### SELECTED PASSAGE
So I'm at a stopping point. There's not much else I can do until the break, at which point I'll be sure and post my test results.

Hope to see you then!

Three Platforms, One Server Part 3: Another Quota Solution

Another solution to the problem of quotas occurred to me today: local quotas. Since the Windows workstation copies everything in the roaming profile from the server to the local machine at login, and uses that data as the user works, it actually makes a lot more sense for quotas to happen on the local workstation itself. This way, rather then becoming aware of quotas at logout only, the workstation is always aware of the state of the user's home account quota, because that quota exists on the volume where the profile actively lives.

Doing this also prevents the error message at logout due to exceeding a server-side quota. In this new, local-quota scenario, the user is alerted the instant he exceeds his quota and can rectify the situation immediately. But if he doesn't, no problem. As long as the local quota and the server-side quota match, he'll never run into the problem of being unable to save his settings to the server, since he'll never be able to exceed his quota anyway.

It turns out that, unlike on Mac OS X, setting quotas for NTFS volumes is incredibly easy. In fact, it's a simple matter of viewing the properties of the drive on which you want to set quotas.


Windows Quota Settings: Easy as Pie
(click for larger view)

Here, go to the Quotas tab and click "Enable quota management" and "Deny disk space to users exceeding quota limit," set the limits, and you're basically done. The administrator will have no quotas, and any new user will have the quotas specified in this panel. You may, however, want to set certain users (particularly other admin or local users) to have larger quotas, or none at all. Again, exceptionally easy: Click that badly named, but ever-useful little "Quota Entries..." button and you'll get a list of local users and their quotas.


Windows Quota Entries: Edit Specific User Quotas
(click for larger view)

Here, you can set quotas for specific users. Initially, you'll only see local users. But after any network user logs in, you'll also see them listed as well.

The more I think about it, the more I like the idea of local Windows quotas. Using them does away with all the problems mentioned in earlier posts, and may help with a lot of the quota-related problems users have with our current, Windows-server-based system. Also, this would allow me to store all profile-related stuff in the same place for Windows as for Mac and Linux -- on our home account RAID -- as I'd wanted to do in the first place. And, in general, it should be much easier -- or at least not too difficult -- to maintain.

A last note on the timing of this project: I just spoke with my boss about the fact that I'm way ahead of schedule and have been thinking about implementing our unified password server over the Winter break. Lately I've had some misgivings about doing this, and he echoed those sentiments. His take was basically, "If it ain't broke, don't fix it." Always sage advice. And as gung-ho as I am to see this working, giving it some time and implementing it over the Summer will give me more time to plan this more carefully and test it more thoroughly, so that we can iron out problems at the beginning of the school year -- when students' work is not quite so in-progress -- rather than at the end -- when students are trying to finish their theses. This seems like a wise approach, and at this point I'm leaning toward erring on the side of caution.

Finally, credit where due: In-depth information on NTFS quotas can be found on this Microsoft page, which is where I lifted the images in this post 'cause I'm too lazy to figure out how to get good screen captures in Windows, and 'cause those images described perfectly what I wanted to show. I believe the images are in the public domain and, therefore, legally usable in my post, but if I'm wrong, I apologize, and if I need to take them down, someone can let me know in the comments section.

### PROBLEMS
(A) Rewrite the part of the post on local quotas between "Another solution to" and "profile actively lives.", inclusive, putting "computer" in place of "workstation".
(B) In the post on local quotas, when does the writer now plan to implement the unified password server, instead of over the Winter break?

### RECORDS
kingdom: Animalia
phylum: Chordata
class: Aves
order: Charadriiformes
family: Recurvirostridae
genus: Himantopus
==
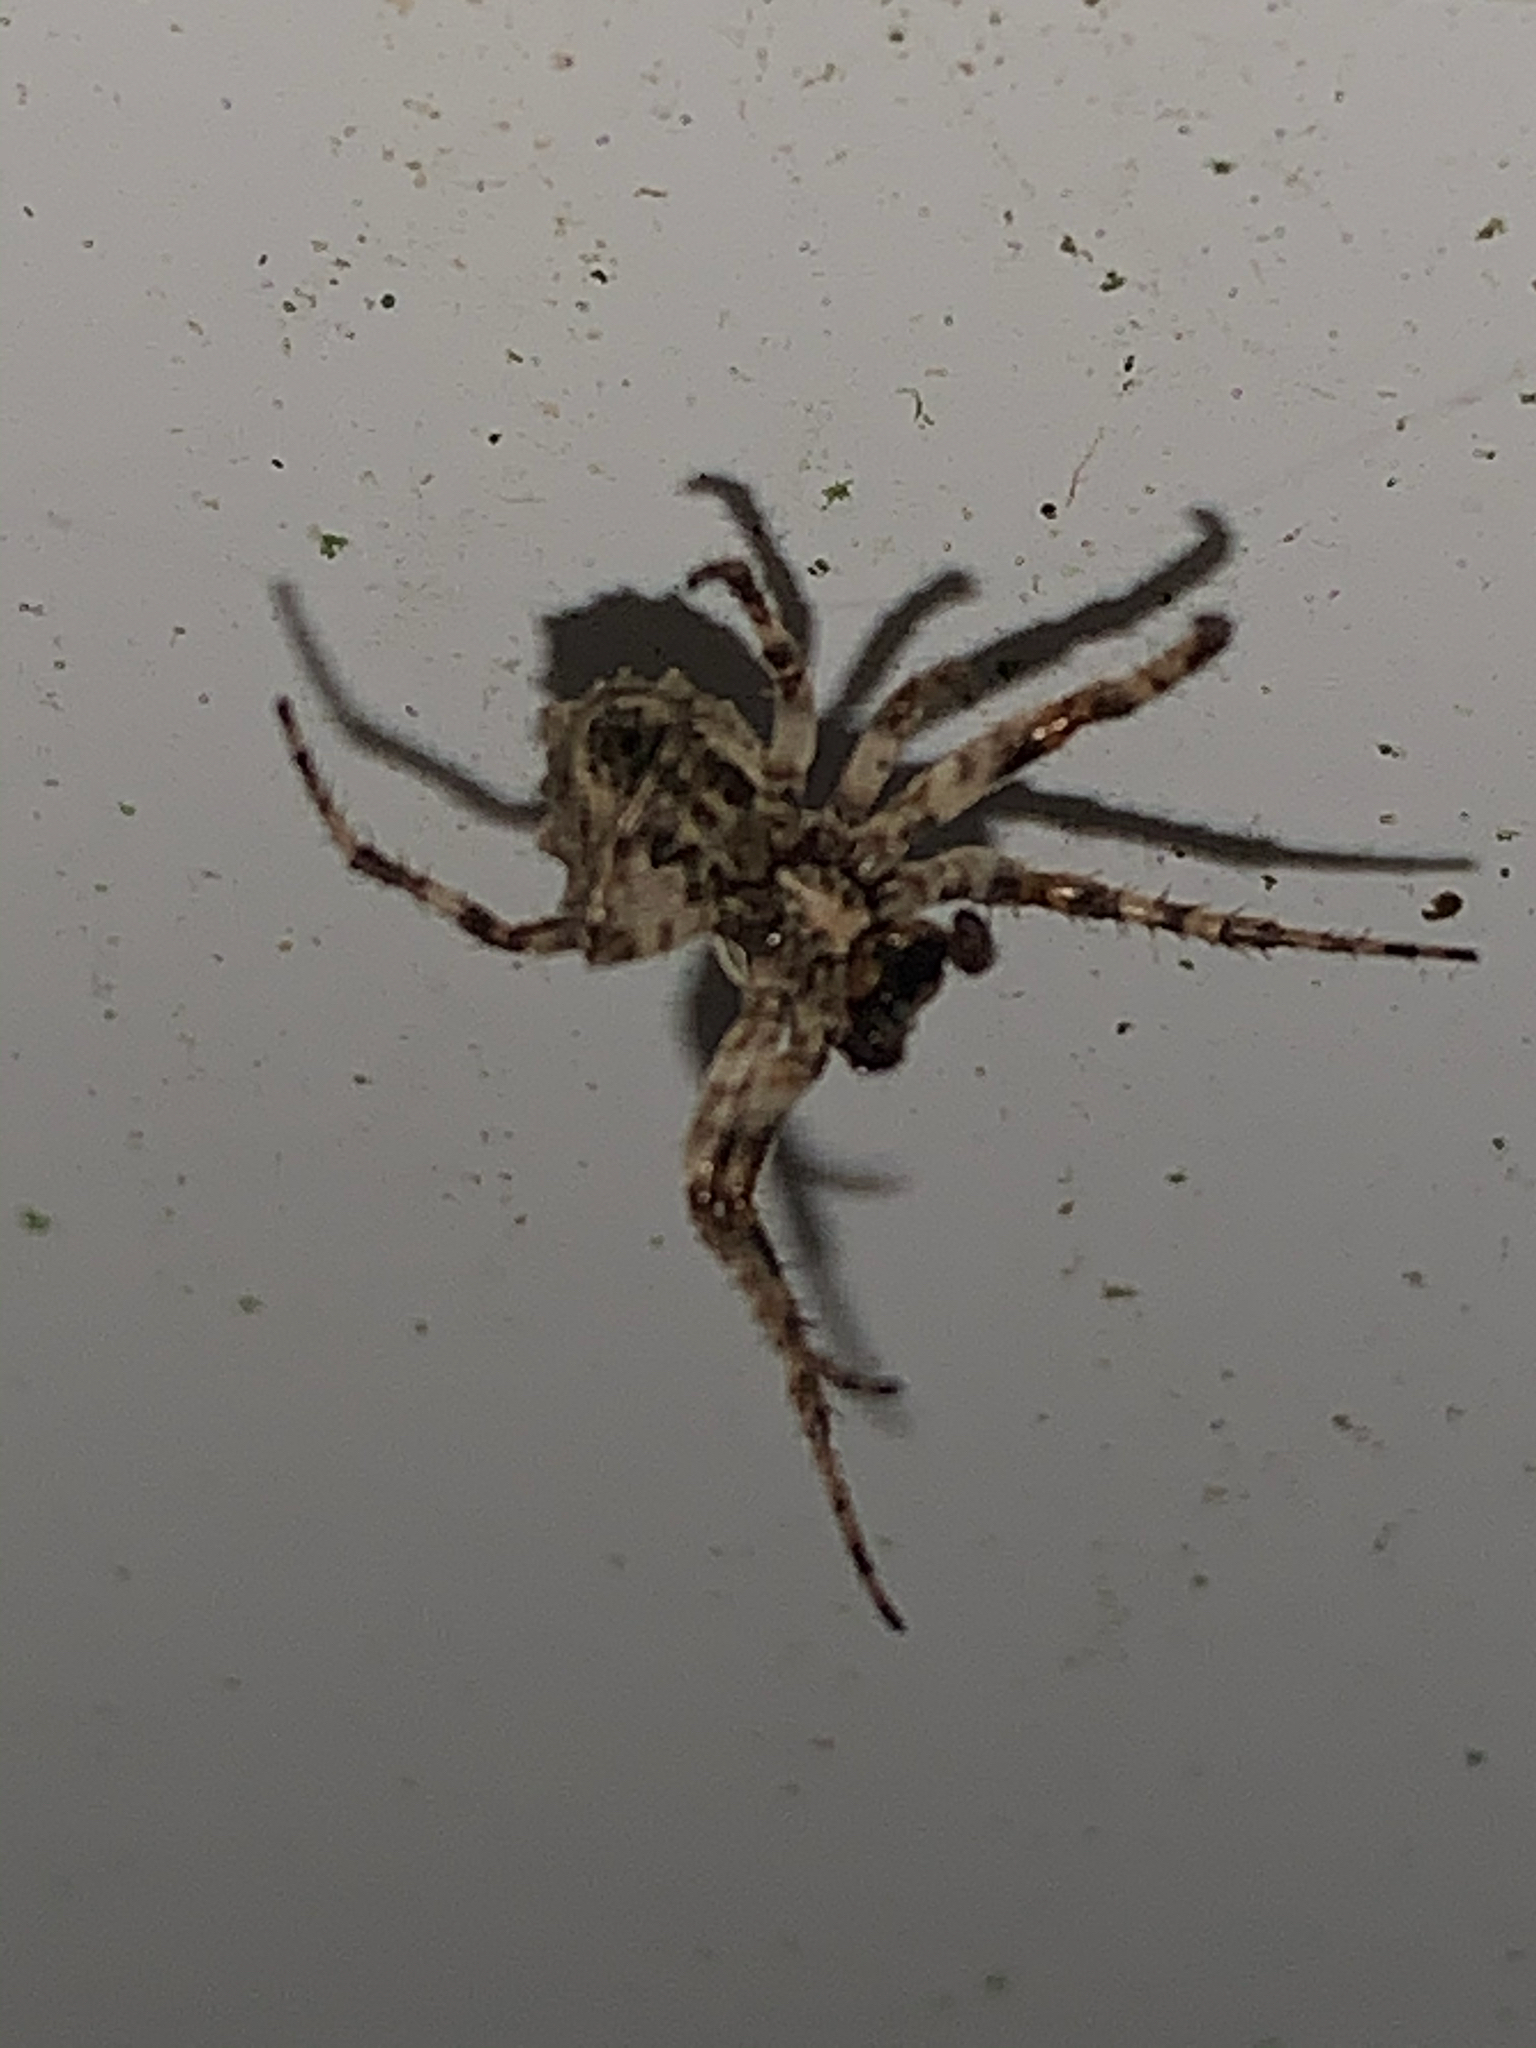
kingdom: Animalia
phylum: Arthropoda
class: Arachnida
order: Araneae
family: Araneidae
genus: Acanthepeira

### RESULTS FOR EACH TASK
(A)
Another solution to the problem of quotas occurred to me today: local quotas. Since the Windows computer copies everything in the roaming profile from the server to the local machine at login, and uses that data as the user works, it actually makes a lot more sense for quotas to happen on the local computer itself. This way, rather then becoming aware of quotas at logout only, the computer is always aware of the state of the user's home account quota, because that quota exists on the volume where the profile actively lives.

(B) Over the Summer.